For this session, Apartment House consisted of Simon Limbrick (vibraphone), Kerry Yong (piano), Mark Knoop (keyboard), Mira Benjamin (violin), Anton Lukoszevieze (cello), Emma Williams (flute) and Gavin Morrison (flute). The first noticeable difference is that the vibraphone is somewhat more muted, less brash, sacrificing perhaps a bit of bravado for a more contemplative feeling, a move I quite like. When the piano enters with low tolls, they're also less dense, somehow more thoughtful, conveying a gradual sense of unfolding. There's a substantially greater clarity in the recording.

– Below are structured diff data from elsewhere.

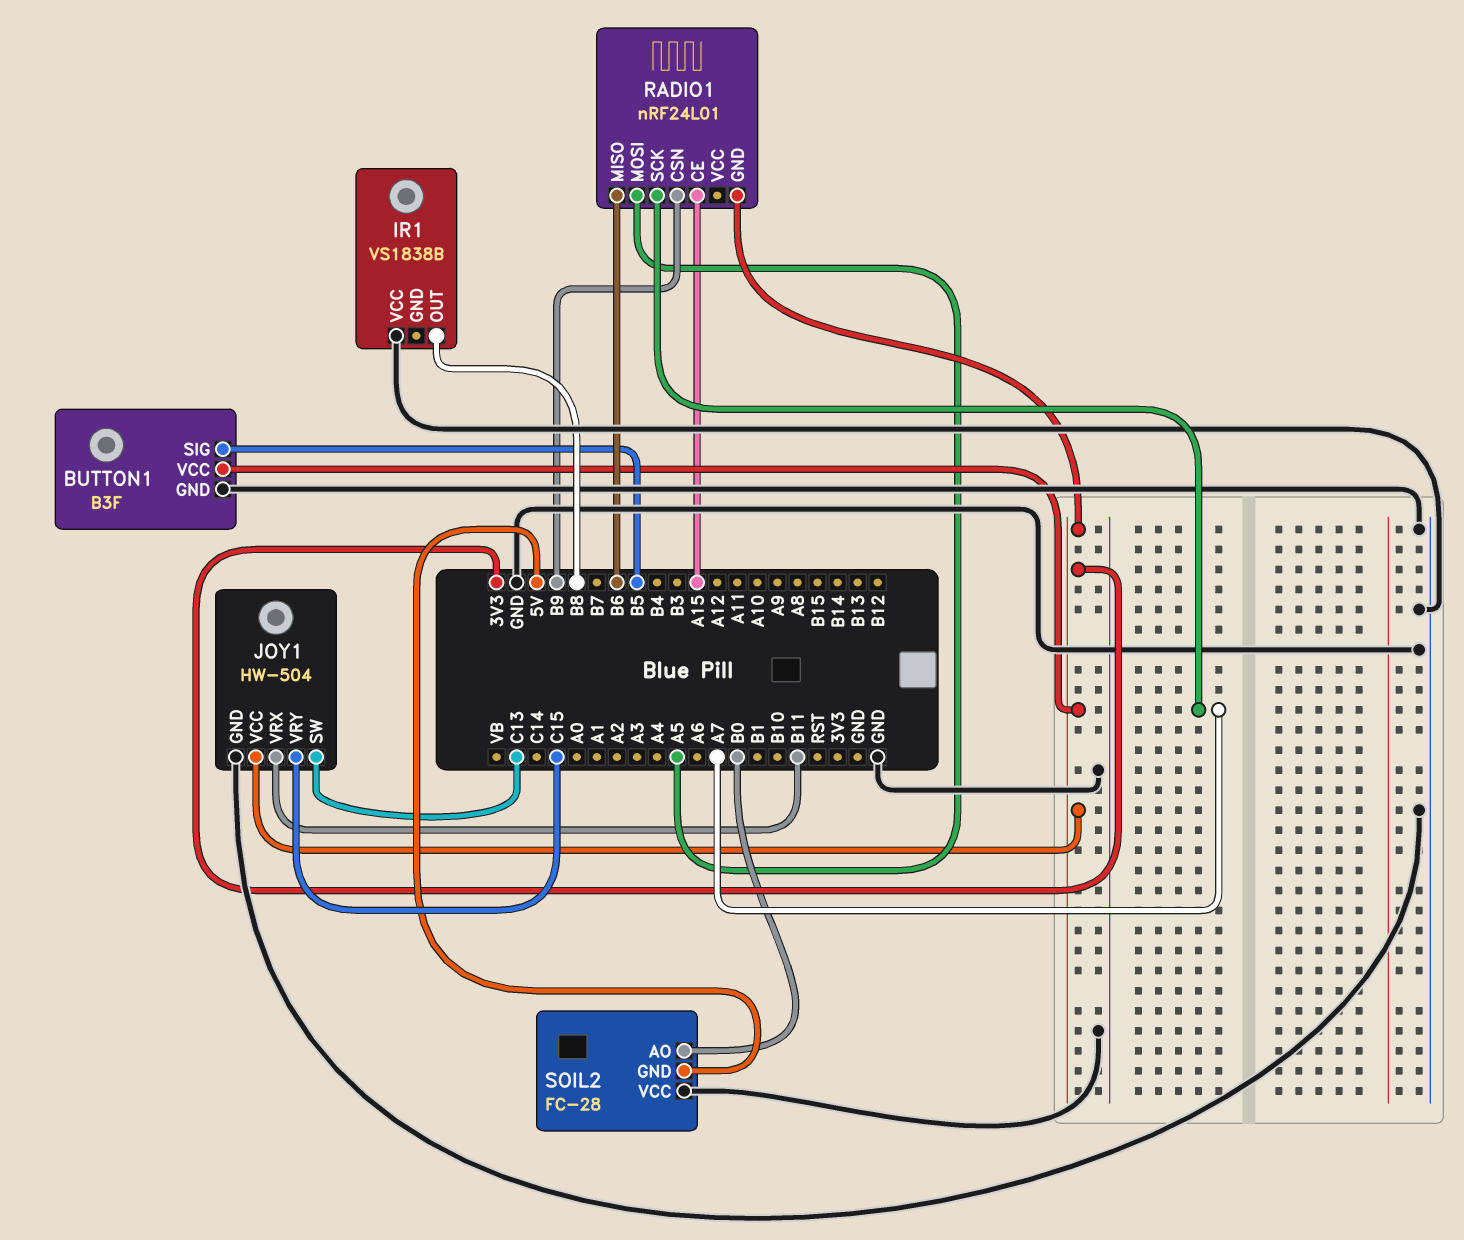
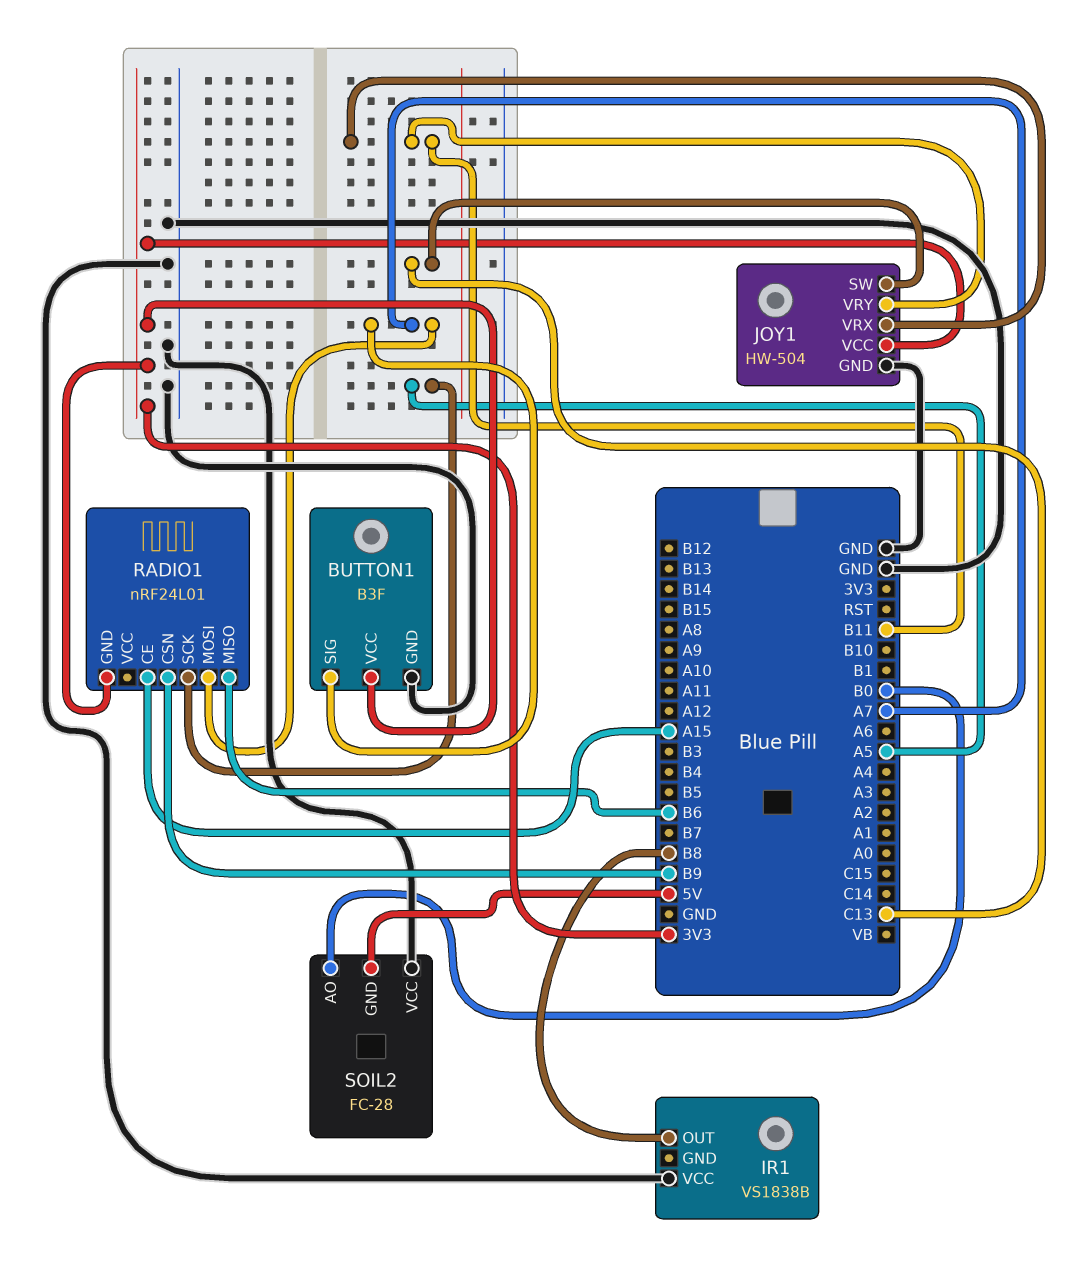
BUTTON1 pin SIG: B5 -> A7
JOY1 pin VRY: C15 -> B11
RADIO1 pin MOSI: A5 -> A7
RADIO1 pin SCK: A7 -> A5

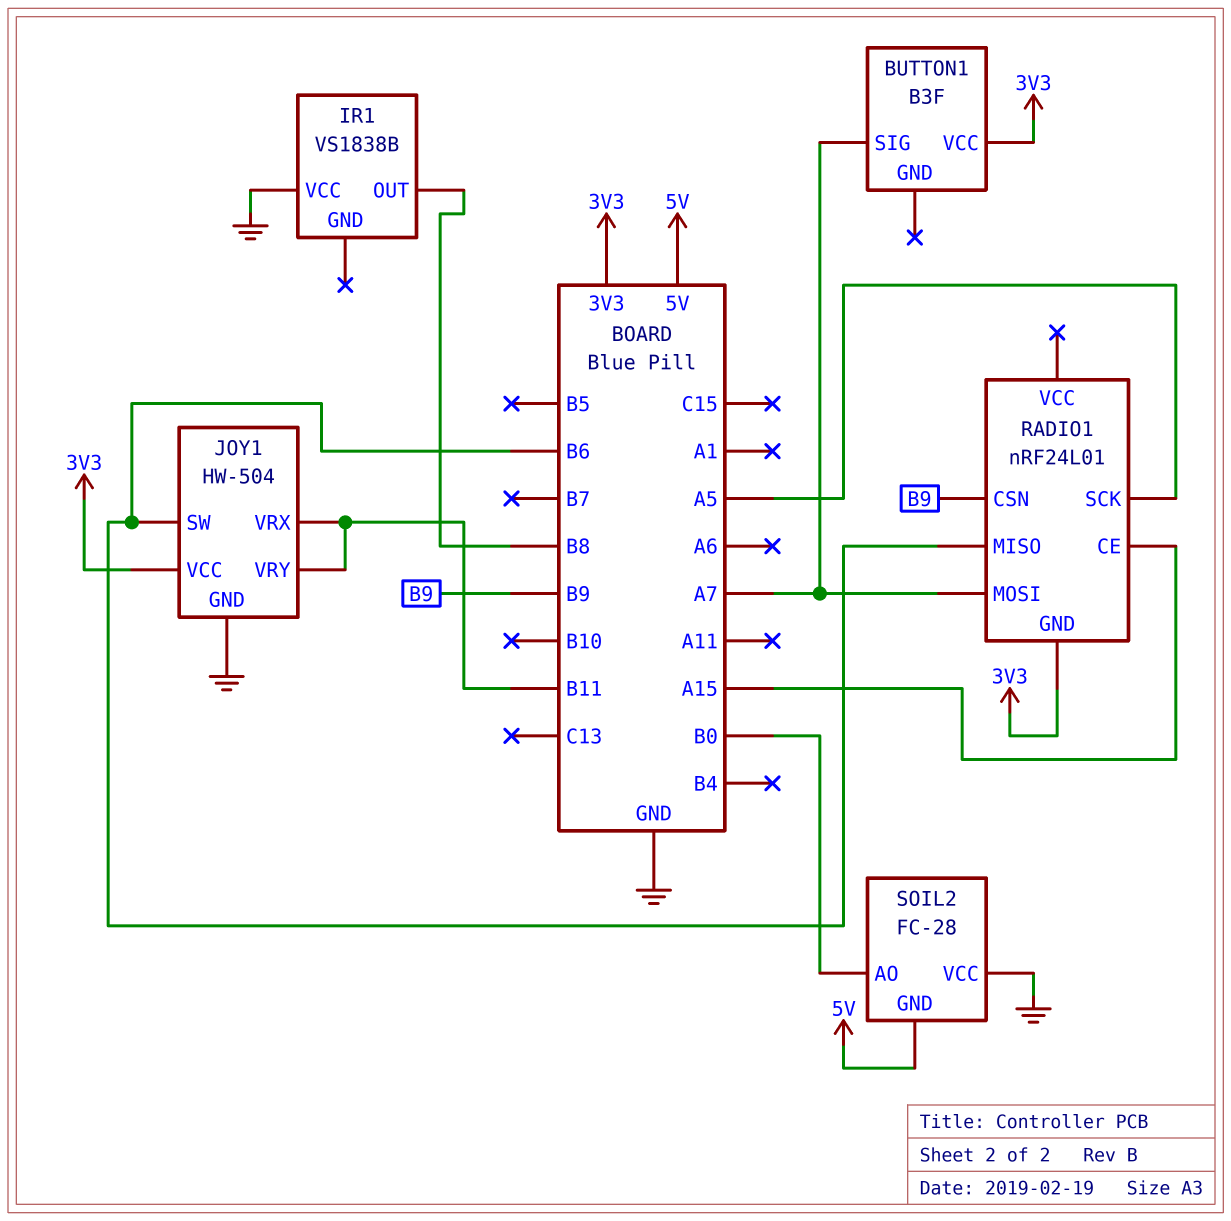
BUTTON1 pin GND: GND -> none
JOY1 pin SW: C13 -> B6

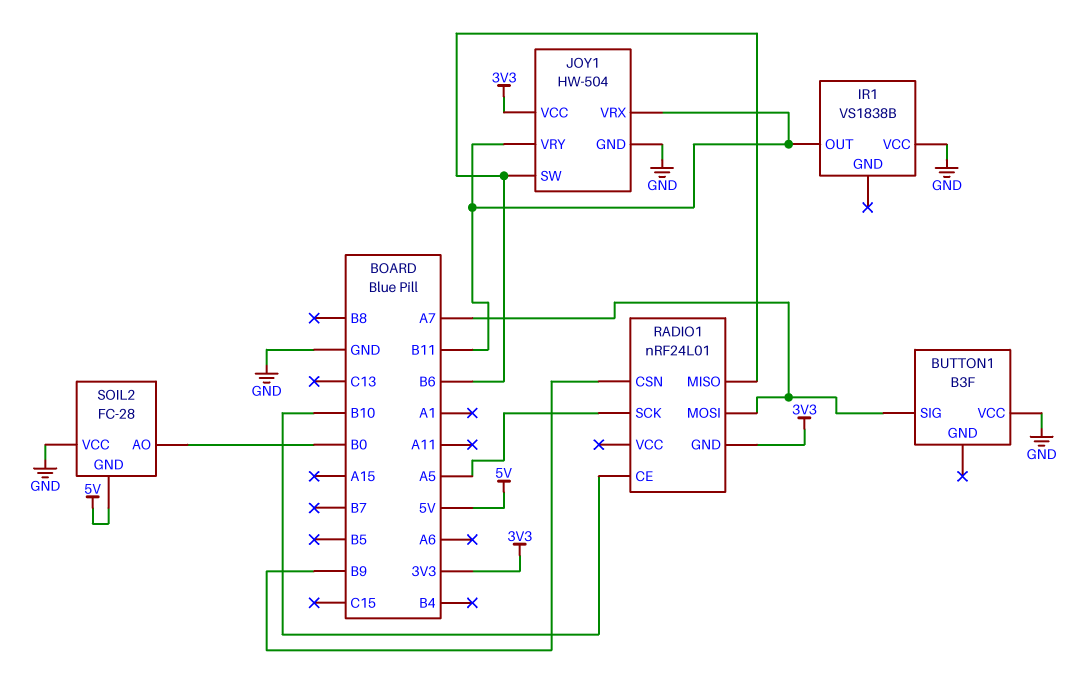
BUTTON1 pin VCC: 3V3 -> GND
IR1 pin OUT: B8 -> B11
RADIO1 pin CE: A15 -> B10

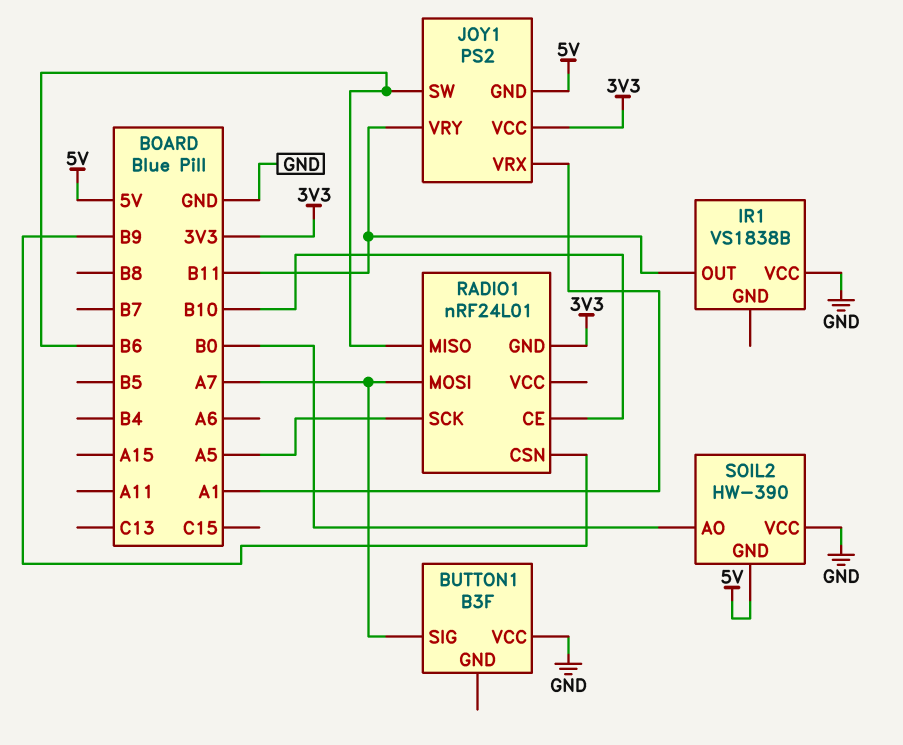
JOY1: HW-504 -> PS2
JOY1 pin GND: GND -> 5V
JOY1 pin VRX: B11 -> A1
SOIL2: FC-28 -> HW-390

For example, there are many piano lines that may well have occurred in the S.E.M. session but which I certainly couldn't pick up--they're perfectly clear here and add greatly to the depth of the work. At the small cost of, perhaps, doing away with a bit of the ecstatic component present in the initial recording (maybe due, in part, to the sheer newness of the work at the time), Apartment House has achieved a limpidity, delicacy and breadth that I find more rewarding, allowing multiple re-listens that expose new layers and relationships every time through. The more languid passages that start up around the 55-minute mark here are just luscious. The whole piece not only breathes but gets up and scampers.

A beautiful realization and a must for those who have become enamored of Eastman's work in recent years.